### Exercise instructions
Your answer needs to include each line of the records in which the string "como" can be found.

### Data provided
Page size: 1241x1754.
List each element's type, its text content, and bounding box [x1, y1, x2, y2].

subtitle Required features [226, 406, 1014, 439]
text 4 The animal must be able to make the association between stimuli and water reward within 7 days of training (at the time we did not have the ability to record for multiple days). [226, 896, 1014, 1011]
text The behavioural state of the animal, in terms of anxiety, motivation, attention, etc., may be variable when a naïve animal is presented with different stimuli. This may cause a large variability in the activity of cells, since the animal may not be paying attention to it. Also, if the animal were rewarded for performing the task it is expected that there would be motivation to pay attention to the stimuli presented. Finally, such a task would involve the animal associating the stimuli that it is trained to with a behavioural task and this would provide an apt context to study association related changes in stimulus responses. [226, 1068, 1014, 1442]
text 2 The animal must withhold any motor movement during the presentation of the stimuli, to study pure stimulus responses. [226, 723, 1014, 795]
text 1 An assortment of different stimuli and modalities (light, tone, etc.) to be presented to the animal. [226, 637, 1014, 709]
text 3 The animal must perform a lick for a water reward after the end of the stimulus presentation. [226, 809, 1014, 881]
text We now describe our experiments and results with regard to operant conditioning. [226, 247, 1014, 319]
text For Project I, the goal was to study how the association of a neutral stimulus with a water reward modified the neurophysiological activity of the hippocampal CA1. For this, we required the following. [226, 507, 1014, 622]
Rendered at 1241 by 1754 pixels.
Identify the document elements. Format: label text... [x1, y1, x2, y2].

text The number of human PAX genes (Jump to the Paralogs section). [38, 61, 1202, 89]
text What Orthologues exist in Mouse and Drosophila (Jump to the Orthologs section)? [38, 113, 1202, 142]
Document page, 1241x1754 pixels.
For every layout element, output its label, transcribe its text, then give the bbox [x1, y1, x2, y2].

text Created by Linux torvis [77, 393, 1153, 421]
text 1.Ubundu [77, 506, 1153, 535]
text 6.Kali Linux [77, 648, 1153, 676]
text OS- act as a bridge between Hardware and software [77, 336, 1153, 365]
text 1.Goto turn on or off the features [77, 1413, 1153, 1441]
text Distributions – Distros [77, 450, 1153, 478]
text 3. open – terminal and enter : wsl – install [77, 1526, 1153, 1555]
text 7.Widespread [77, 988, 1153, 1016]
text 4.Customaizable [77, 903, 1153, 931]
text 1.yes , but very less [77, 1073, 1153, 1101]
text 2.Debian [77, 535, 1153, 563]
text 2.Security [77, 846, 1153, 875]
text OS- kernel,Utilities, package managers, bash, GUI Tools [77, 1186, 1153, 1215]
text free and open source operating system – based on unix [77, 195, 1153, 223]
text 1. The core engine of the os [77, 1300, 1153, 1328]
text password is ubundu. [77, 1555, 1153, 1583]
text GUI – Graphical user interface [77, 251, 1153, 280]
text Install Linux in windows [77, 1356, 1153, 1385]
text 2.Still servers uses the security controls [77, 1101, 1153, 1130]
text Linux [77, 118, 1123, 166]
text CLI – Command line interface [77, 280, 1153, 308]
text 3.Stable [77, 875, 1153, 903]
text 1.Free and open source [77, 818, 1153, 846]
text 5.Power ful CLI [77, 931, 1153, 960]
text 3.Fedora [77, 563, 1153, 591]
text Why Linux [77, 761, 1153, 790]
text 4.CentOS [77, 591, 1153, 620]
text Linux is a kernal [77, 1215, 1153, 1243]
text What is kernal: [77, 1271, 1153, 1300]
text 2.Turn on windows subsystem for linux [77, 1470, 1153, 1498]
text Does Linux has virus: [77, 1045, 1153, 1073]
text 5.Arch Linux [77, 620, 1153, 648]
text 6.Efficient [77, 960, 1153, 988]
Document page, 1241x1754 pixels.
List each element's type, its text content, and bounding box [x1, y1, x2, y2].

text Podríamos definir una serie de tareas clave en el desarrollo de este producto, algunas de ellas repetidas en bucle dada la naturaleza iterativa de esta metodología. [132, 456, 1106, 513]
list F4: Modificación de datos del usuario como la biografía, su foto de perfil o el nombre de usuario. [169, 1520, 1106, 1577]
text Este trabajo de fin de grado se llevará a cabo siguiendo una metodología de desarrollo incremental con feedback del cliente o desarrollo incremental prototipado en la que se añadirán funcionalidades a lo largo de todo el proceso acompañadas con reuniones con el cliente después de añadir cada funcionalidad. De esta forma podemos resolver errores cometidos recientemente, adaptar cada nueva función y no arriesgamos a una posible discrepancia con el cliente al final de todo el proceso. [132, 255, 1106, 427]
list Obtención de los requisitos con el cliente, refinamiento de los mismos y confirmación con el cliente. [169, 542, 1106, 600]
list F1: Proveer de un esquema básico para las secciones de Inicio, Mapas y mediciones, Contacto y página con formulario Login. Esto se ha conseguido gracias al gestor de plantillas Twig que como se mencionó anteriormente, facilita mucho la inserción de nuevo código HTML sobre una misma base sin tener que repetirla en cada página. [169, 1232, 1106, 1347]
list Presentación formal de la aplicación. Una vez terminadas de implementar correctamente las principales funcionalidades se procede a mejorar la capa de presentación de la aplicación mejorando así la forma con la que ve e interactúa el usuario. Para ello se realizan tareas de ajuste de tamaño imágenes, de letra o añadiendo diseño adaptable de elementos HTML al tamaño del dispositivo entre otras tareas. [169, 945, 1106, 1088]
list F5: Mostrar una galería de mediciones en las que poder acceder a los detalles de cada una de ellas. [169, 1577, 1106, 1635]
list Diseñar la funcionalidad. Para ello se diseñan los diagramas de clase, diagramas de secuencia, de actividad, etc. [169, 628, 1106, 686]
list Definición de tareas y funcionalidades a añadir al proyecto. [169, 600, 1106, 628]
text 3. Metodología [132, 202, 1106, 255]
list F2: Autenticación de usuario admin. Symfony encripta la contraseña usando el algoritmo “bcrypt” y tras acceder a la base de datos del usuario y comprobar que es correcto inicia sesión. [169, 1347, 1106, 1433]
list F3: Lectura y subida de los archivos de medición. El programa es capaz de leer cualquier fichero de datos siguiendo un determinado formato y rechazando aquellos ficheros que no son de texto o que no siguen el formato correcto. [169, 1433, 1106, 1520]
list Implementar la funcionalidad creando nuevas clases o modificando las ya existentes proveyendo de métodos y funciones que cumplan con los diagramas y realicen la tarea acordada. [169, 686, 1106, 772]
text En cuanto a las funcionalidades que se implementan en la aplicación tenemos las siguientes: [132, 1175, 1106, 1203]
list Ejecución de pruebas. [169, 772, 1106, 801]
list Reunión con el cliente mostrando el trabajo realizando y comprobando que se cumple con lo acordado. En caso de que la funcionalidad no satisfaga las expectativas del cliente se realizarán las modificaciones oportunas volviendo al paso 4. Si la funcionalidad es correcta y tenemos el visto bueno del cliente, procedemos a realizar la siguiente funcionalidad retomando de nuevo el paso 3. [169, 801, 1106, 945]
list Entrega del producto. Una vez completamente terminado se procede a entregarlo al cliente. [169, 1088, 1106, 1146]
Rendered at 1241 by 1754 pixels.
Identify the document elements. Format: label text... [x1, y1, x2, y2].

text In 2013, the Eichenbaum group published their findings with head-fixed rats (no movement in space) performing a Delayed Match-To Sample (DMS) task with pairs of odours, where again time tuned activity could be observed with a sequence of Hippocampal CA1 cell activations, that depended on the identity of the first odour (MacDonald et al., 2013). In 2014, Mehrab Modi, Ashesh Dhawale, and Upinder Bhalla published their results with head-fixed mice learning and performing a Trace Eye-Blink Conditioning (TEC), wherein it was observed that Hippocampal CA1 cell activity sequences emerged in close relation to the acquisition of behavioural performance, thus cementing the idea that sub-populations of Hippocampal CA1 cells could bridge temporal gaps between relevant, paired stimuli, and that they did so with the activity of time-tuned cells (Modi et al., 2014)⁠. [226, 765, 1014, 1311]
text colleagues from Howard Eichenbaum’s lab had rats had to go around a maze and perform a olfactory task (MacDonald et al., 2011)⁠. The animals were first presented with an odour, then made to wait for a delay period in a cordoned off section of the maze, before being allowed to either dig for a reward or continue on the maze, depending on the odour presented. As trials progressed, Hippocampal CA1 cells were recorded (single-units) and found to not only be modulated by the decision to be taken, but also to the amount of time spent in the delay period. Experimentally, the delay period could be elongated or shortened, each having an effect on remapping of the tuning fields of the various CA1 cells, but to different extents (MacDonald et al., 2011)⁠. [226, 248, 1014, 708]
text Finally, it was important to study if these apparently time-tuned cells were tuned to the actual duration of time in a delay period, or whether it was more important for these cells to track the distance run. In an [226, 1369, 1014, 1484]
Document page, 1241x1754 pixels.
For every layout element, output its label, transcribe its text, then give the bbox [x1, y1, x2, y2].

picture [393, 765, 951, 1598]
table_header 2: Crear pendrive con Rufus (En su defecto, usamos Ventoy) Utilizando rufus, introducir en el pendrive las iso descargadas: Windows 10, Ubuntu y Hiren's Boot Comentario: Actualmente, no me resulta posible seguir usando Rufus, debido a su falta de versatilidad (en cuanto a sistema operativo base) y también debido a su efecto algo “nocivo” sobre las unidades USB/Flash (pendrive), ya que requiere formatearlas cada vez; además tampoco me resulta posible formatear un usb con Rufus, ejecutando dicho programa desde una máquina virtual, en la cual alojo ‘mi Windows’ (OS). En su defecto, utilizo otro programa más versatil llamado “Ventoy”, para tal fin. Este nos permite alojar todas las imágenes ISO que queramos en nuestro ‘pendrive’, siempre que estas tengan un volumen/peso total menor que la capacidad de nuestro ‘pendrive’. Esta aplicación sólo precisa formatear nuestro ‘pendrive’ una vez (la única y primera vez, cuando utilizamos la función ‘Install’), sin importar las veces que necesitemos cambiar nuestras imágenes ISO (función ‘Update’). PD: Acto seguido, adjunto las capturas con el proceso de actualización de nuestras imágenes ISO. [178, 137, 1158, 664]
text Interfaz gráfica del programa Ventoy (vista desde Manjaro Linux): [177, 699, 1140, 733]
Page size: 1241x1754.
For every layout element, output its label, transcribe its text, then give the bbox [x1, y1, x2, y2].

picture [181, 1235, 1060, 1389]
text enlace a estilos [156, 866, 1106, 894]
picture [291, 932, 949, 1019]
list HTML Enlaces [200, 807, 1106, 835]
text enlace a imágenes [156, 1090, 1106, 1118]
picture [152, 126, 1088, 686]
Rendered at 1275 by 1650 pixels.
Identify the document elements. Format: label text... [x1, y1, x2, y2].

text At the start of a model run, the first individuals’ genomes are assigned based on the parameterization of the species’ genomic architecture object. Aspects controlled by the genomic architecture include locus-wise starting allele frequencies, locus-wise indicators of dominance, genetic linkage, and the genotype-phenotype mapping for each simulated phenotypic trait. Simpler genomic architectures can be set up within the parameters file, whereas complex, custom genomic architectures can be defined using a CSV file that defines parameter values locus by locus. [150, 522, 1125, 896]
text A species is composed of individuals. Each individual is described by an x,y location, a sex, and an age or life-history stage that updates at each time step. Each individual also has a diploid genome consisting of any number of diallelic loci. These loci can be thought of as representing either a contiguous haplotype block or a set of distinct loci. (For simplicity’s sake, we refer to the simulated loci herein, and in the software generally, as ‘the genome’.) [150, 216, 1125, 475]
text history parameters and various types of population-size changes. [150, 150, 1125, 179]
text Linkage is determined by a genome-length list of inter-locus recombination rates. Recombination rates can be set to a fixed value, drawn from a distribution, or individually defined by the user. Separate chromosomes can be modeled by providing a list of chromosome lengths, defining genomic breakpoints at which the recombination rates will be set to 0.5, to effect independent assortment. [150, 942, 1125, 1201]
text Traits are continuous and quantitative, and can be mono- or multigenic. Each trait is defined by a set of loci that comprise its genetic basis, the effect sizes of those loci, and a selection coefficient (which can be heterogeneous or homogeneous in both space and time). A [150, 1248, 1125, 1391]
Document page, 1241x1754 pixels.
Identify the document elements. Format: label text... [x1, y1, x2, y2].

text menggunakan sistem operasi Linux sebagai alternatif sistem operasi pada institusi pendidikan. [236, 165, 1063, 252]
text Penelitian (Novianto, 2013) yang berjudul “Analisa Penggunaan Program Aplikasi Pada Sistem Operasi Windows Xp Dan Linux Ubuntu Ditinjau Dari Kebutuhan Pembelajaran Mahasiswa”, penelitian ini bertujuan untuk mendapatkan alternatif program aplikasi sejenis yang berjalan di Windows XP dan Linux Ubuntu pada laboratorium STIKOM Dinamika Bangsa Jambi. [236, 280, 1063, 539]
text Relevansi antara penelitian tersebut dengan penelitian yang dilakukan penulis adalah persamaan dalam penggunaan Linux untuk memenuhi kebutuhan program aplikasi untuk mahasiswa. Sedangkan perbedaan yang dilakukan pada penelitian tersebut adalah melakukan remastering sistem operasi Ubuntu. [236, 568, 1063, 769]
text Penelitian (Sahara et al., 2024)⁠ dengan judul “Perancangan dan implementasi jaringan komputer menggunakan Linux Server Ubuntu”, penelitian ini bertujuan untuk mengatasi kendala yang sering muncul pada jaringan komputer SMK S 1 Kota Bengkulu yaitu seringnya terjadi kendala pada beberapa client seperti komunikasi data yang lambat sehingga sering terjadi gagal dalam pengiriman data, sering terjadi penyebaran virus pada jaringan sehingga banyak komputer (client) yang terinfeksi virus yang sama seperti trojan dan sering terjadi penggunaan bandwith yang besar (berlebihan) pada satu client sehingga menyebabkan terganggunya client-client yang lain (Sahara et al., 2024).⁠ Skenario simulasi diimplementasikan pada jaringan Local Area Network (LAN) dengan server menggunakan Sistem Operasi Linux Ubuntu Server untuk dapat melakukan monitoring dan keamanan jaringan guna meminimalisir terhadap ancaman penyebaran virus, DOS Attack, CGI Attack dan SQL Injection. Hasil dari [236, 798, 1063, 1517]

### Solution for this task
list F4: Modificación de datos del usuario como la biografía, su foto de perfil o el nombre de usuario. [169, 1520, 1106, 1577]
list F1: Proveer de un esquema básico para las secciones de Inicio, Mapas y mediciones, Contacto y página con formulario Login. Esto se ha conseguido gracias al gestor de plantillas Twig que como se mencionó anteriormente, facilita mucho la inserción de nuevo código HTML sobre una misma base sin tener que repetirla en cada página. [169, 1232, 1106, 1347]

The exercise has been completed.